Add to that all the last minute cancellations of plans and times when his phone had inexplicably been off lately, followed by profuse apologies and/or bizarre excuses like, “I‘m sorry, I accidentally turned it off I think,” or “I went to the movies, but saw two in a row” and my personal favorite, “my mom wanted to talk to me and she insists I turn my phone off, I just forgot to turn it back on.”
But I couldn’t acknowledge these excuses, because then I’d have to identify what they meant. That he was cheating, lying, not caring that he was actively doing something that would hurt me and our relationship. And that was all too much for me.

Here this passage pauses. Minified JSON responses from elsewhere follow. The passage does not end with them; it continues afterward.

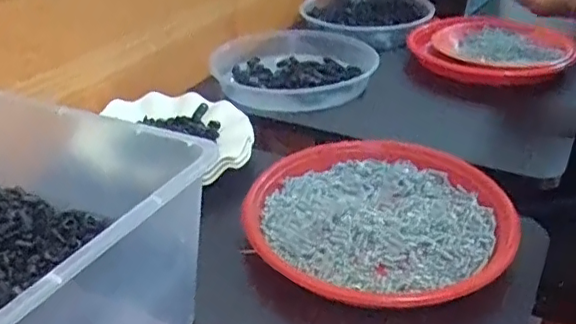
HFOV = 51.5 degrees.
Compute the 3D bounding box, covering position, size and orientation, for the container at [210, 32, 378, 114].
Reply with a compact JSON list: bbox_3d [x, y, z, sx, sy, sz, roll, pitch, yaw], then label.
[{"bbox_3d":[0.012,-0.136,0.858,0.217,0.052,0.220,9,32,16],"label":"container"}]

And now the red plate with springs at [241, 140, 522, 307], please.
[{"bbox_3d":[0.082,0.046,0.543,0.229,0.028,0.220,-1,31,0],"label":"red plate with springs"}]

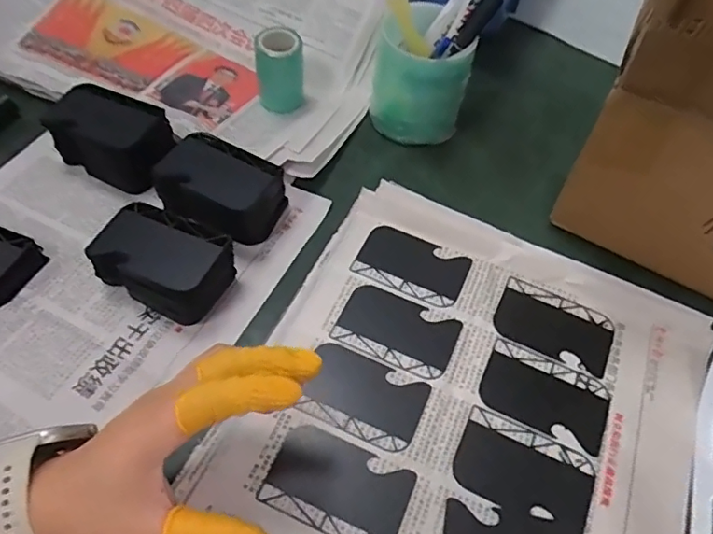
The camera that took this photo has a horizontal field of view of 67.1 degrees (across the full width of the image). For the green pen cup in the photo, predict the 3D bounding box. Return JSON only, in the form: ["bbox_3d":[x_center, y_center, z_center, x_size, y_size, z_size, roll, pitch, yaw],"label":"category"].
[{"bbox_3d":[0.053,-0.162,0.471,0.067,0.094,0.069,1,58,-2],"label":"green pen cup"}]

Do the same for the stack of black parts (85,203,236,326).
[{"bbox_3d":[-0.138,-0.001,0.392,0.081,0.055,0.057,20,59,9],"label":"stack of black parts"}]

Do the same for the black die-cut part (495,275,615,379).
[{"bbox_3d":[0.147,0.045,0.401,0.082,0.004,0.054,24,60,12],"label":"black die-cut part"}]

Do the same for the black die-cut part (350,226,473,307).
[{"bbox_3d":[0.045,-0.001,0.427,0.083,0.004,0.056,22,54,12],"label":"black die-cut part"}]

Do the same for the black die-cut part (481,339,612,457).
[{"bbox_3d":[0.129,0.088,0.366,0.082,0.004,0.051,25,60,12],"label":"black die-cut part"}]

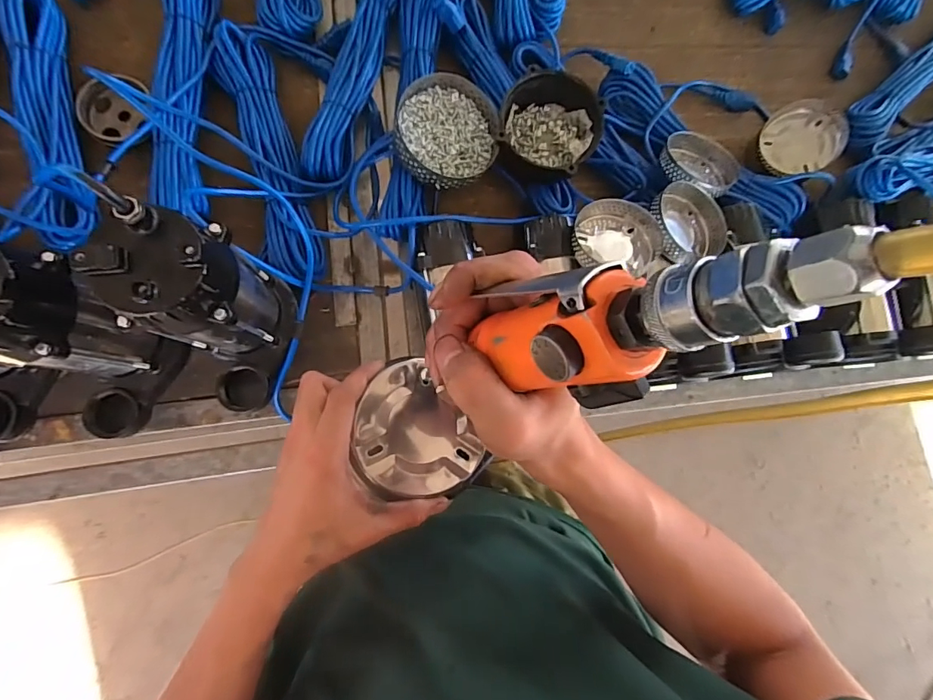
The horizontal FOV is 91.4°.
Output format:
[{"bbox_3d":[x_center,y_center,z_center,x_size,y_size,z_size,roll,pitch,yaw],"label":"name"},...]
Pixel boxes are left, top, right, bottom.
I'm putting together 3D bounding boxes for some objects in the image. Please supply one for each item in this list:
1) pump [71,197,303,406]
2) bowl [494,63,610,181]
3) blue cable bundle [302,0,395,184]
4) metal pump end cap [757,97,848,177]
[{"bbox_3d":[-0.235,-0.021,0.434,0.098,0.230,0.149,-7,85,-9],"label":"pump"},{"bbox_3d":[0.103,-0.283,0.594,0.122,0.077,0.114,1,84,-8],"label":"bowl"},{"bbox_3d":[-0.146,-0.379,0.602,0.058,0.028,0.334,13,82,-6],"label":"blue cable bundle"},{"bbox_3d":[0.497,-0.315,0.677,0.102,0.023,0.102,9,110,24],"label":"metal pump end cap"}]

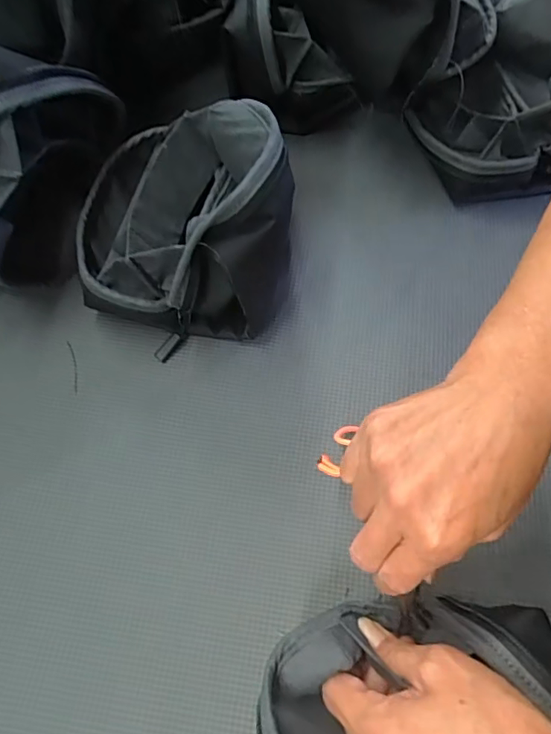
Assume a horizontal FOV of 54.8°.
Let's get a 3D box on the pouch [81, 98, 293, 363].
[{"bbox_3d":[-0.066,-0.114,0.385,0.149,0.118,0.169,9,62,4],"label":"pouch"}]

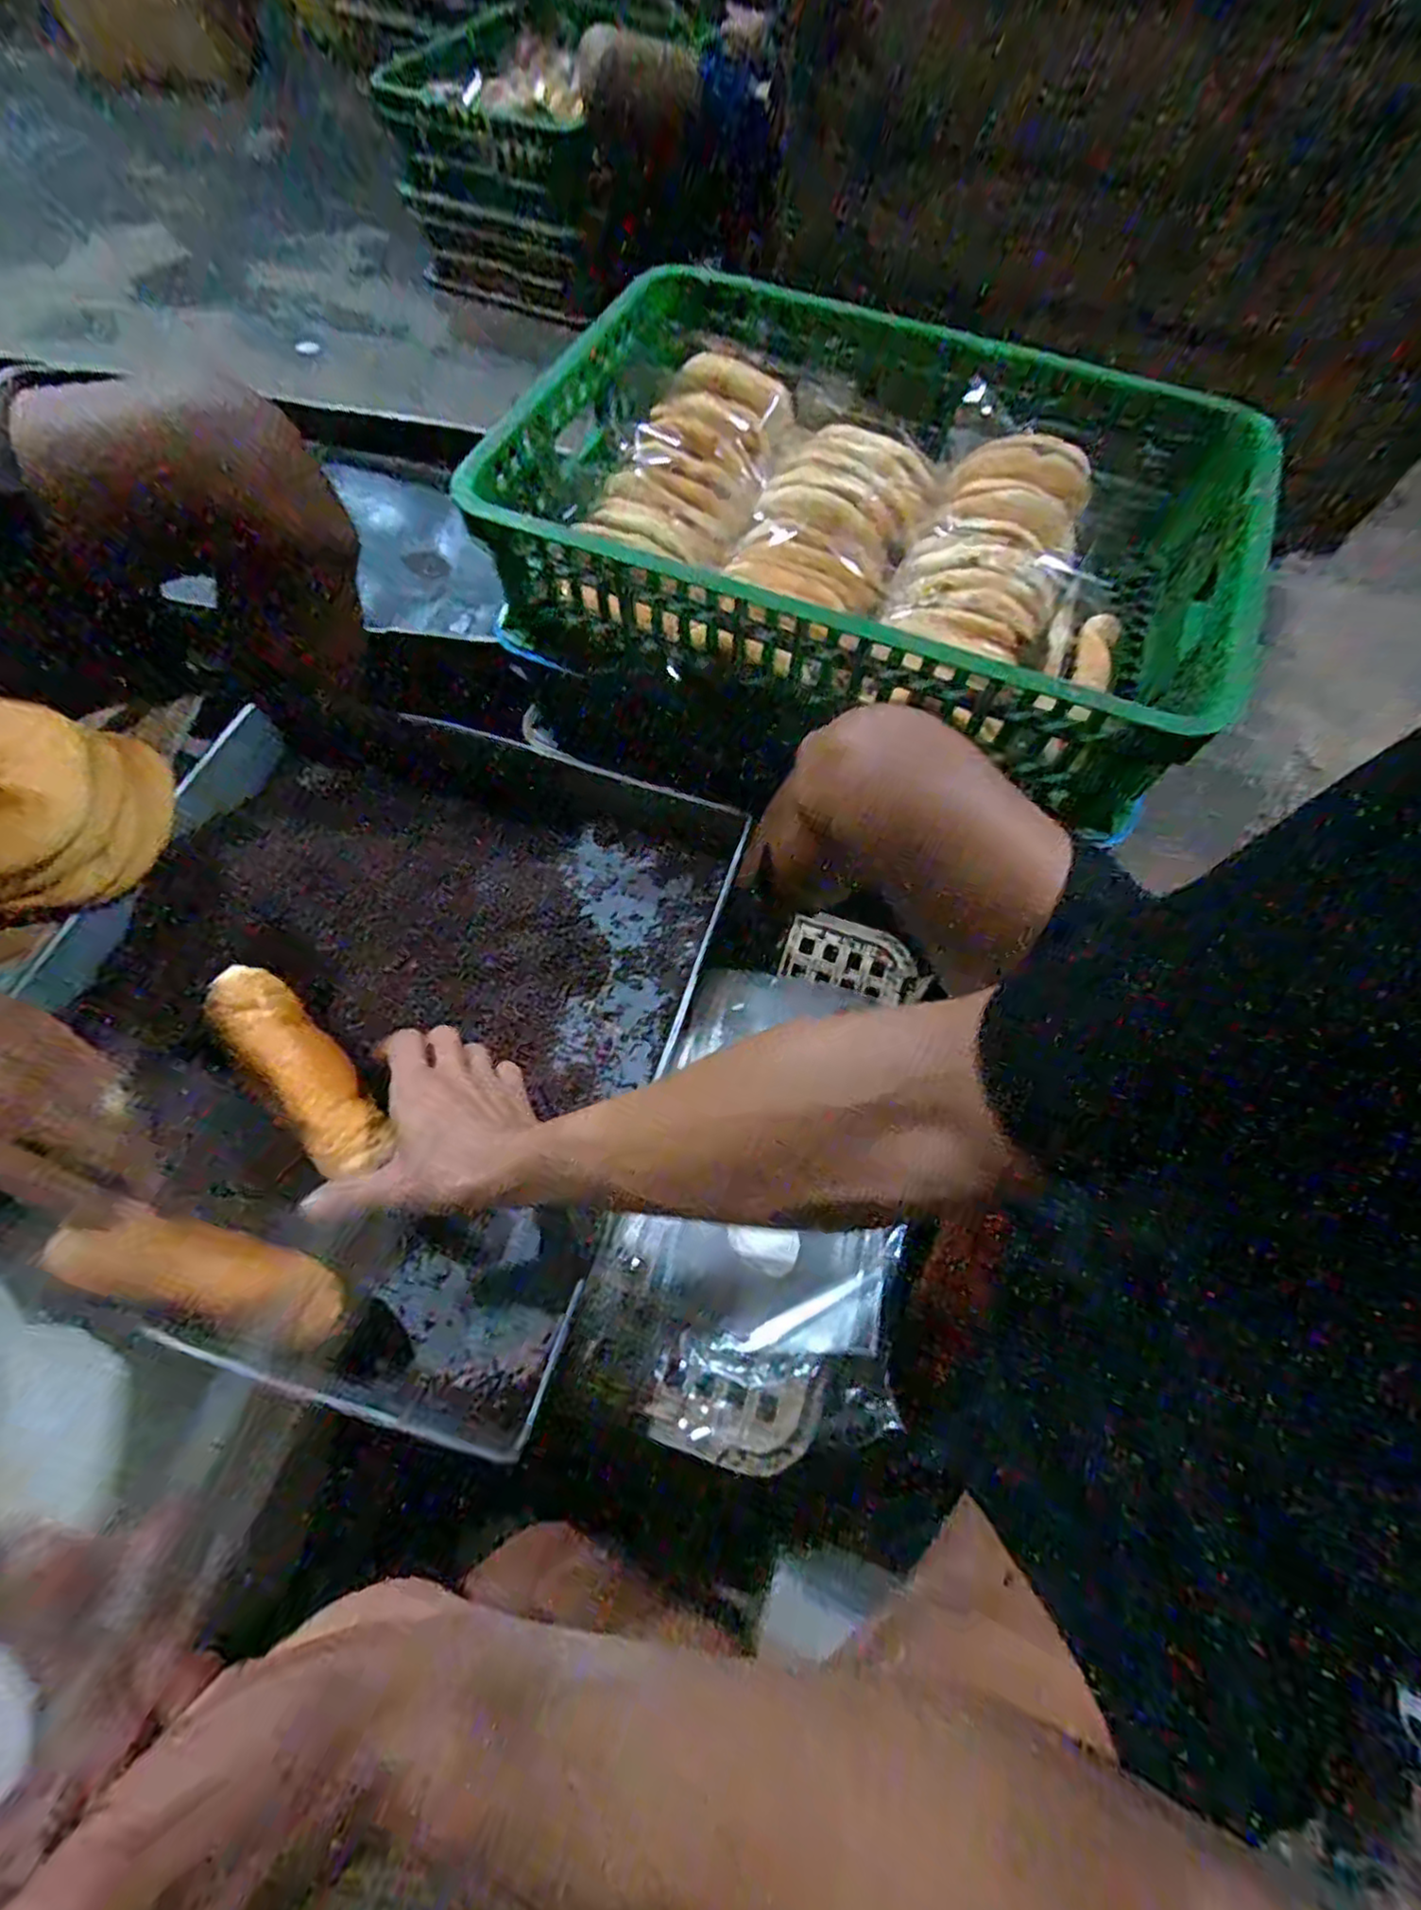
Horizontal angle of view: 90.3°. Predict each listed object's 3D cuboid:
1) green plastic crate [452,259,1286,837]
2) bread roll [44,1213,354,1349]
[{"bbox_3d":[0.140,-0.369,0.613,0.538,0.128,0.349,22,66,8],"label":"green plastic crate"},{"bbox_3d":[-0.293,0.186,0.415,0.148,0.033,0.044,32,63,-25],"label":"bread roll"}]

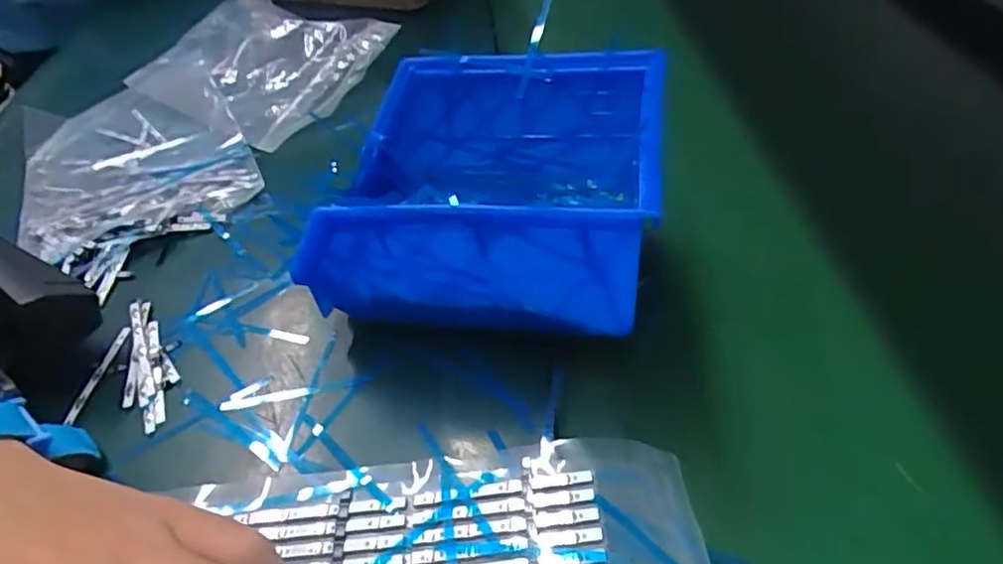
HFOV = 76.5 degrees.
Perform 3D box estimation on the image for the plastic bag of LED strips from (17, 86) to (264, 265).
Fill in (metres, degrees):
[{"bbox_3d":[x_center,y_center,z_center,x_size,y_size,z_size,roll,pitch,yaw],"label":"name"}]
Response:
[{"bbox_3d":[-0.234,-0.079,0.398,0.125,0.018,0.196,-27,49,-18],"label":"plastic bag of LED strips"}]

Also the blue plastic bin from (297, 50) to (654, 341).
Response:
[{"bbox_3d":[-0.003,-0.039,0.272,0.136,0.068,0.109,4,47,11],"label":"blue plastic bin"}]

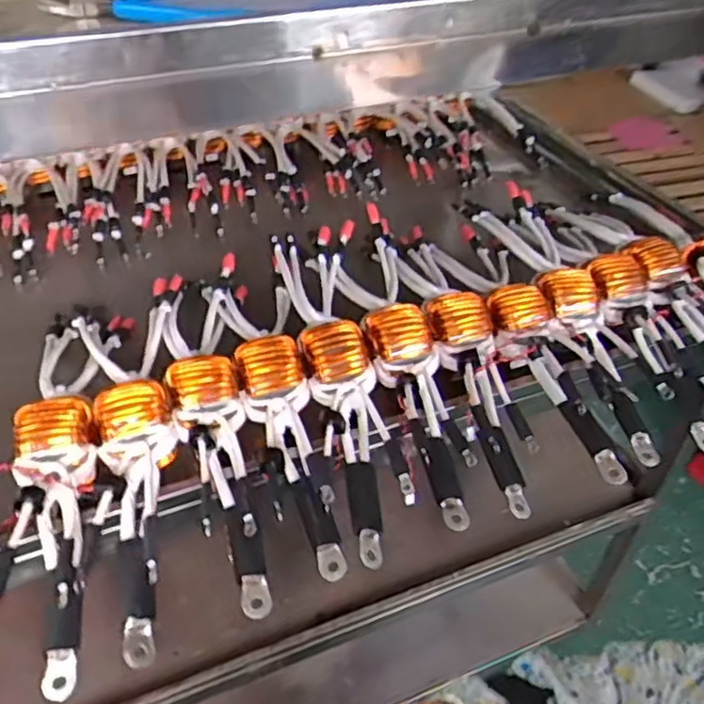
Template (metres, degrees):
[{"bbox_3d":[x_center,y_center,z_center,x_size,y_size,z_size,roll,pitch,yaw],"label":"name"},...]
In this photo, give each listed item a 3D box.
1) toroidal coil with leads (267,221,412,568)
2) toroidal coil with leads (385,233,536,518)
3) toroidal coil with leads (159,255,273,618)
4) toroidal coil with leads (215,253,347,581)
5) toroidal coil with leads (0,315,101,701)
[{"bbox_3d":[0.001,0.031,0.697,0.102,0.079,0.353,-8,45,-11],"label":"toroidal coil with leads"},{"bbox_3d":[0.115,-0.020,0.767,0.075,0.098,0.436,-9,45,-12],"label":"toroidal coil with leads"},{"bbox_3d":[-0.144,0.041,0.671,0.089,0.061,0.434,-8,45,-11],"label":"toroidal coil with leads"},{"bbox_3d":[-0.078,0.057,0.665,0.079,0.071,0.342,-8,45,-11],"label":"toroidal coil with leads"},{"bbox_3d":[-0.279,0.088,0.618,0.076,0.069,0.440,-8,45,-11],"label":"toroidal coil with leads"}]

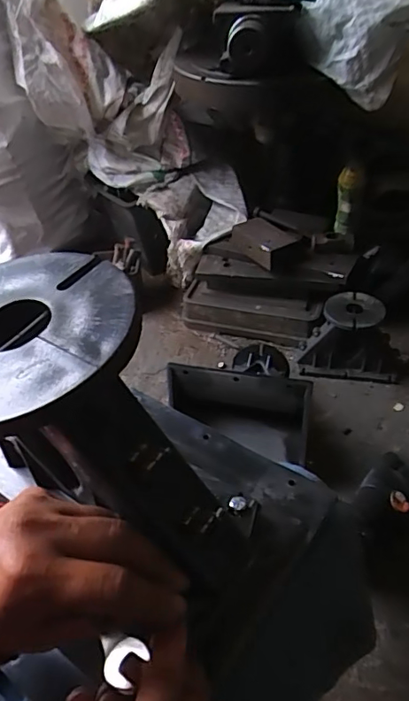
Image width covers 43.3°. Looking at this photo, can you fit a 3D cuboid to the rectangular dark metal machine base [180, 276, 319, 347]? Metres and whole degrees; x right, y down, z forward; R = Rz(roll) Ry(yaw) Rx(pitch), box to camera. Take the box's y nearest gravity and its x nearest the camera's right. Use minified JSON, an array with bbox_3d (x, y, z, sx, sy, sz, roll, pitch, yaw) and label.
[{"bbox_3d":[0.103,-0.092,1.262,0.338,0.103,0.103,12,44,19],"label":"rectangular dark metal machine base"}]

In the WNYC podcast Death, Sex & Money, Dan Savage was interviewed back in 2014 by host Anna Sale about the prevalence of infidelity in relationships. Referenced recently by writer Brittany Luse in Refinery29, Sale made a statement back then that resonated both with Luse and myself, which was “I don’t know what I would do with the hurt.”
The hurt was something I can’t put a name to. Can’t adequately describe. Because the action of cheating wasn’t just the broken trust and planned deceit, it also played upon my deepest insecurities. Somewhere underneath the justifiable anger at the person who hurt you, a tiny seed of doubt begins to unfurl and envelop you from the inside, until it’s choking you with thoughts that there was someone else prettier, smarter, and more interesting than you — and that’s why he cheated. That possibly if I could have done something different, maybe it wouldn’t have happened to me. Someone being completely inconsiderate to me and my feelings made me blame myself, and I would bet that I’m not the only one who has felt that way. And yet we glamorize infidelity in entertainment. There are countless movies and shows like Scandal where we excuse the act because it’s okay when the people involved are *REALLY* in love, and the sex scenes are steamy. And I’m guilty that in spite of my romantic history, I watch them and mostly root for the couple. Mellie Grant may be the first cuckold in history who trumps all.
But infidelity can feel immortal. Even after I extricated myself from this relationship, it haunted me. I assumed everyone I dated going forward would lie or stray at some point, and I believed that if I avoided accepting the girlfriend title, no feelings could be hurt. Screaming “no strings attached” until I was blue in the face surely didn’t carry the risk of hearts getting broken…right?
Except emotions themselves don’t care a whit about justifications, rationalizations, or my defense shield logic. I found myself reeling once when one of my no-strings partners told me about another girl he had met. And I realized, just because you think no one can get hurt, doesn’t mean no one will. I was actively trying to censor how I felt out of fear for potential future betrayal., and feigning that I couldn’t possibly be hurt because I was maintaining control. Yet in the end, I was only left with hurt and regret over not telling him how I truly felt.
I can be hurt. I don’t hide that now. I’m sensitive, and I always have been. Pretending I’m not doesn’t serve anyone, least of all myself. Vulnerability isn’t easy for me, but real love cannot exist without it. I can’t erase what I experienced with that first boyfriend, but I can absolutely learn and grow from it. I can choose to not blame myself, choose to not assume every new guy will disappoint me in the same way, and trust my gut instinct when it says to walk away. That I’m not nothing without my romantic partner. That I am in fact everything with or without him.
As the world tries to decipher Beyoncé’s marriage and whether she was autobiographically pouring her guts out in Lemonade (unpopular opinion: I don’t think she was), I can say with some authority that the reason this is such a hot button topic is because experiencing infidelity is common and it changes you. And while we are all different we can still react to the same stimulus in various different ways. No one knows exactly what goes down within a relationship aside from those people who are in it, and so I can only speak to my circumstances and how I’ve coped.
Being cheated on affected how I felt about myself. Made me doubt my own judgment. Which spurred my need to then carefully dip a toe in the romantic pool, even when I wanted to bellyflop at full speed. But I was also in the throes of youthful naïvete and learning how to be a full partner in a relationship and that loving someone doesn’t mean I had to condone disrespectful behavior.
Every relationship milestone serves to make you stronger, even the painful ones. And although it took some time to really believe it, dating someone who cheated on me in no way defines me now, then, or in my romantic future.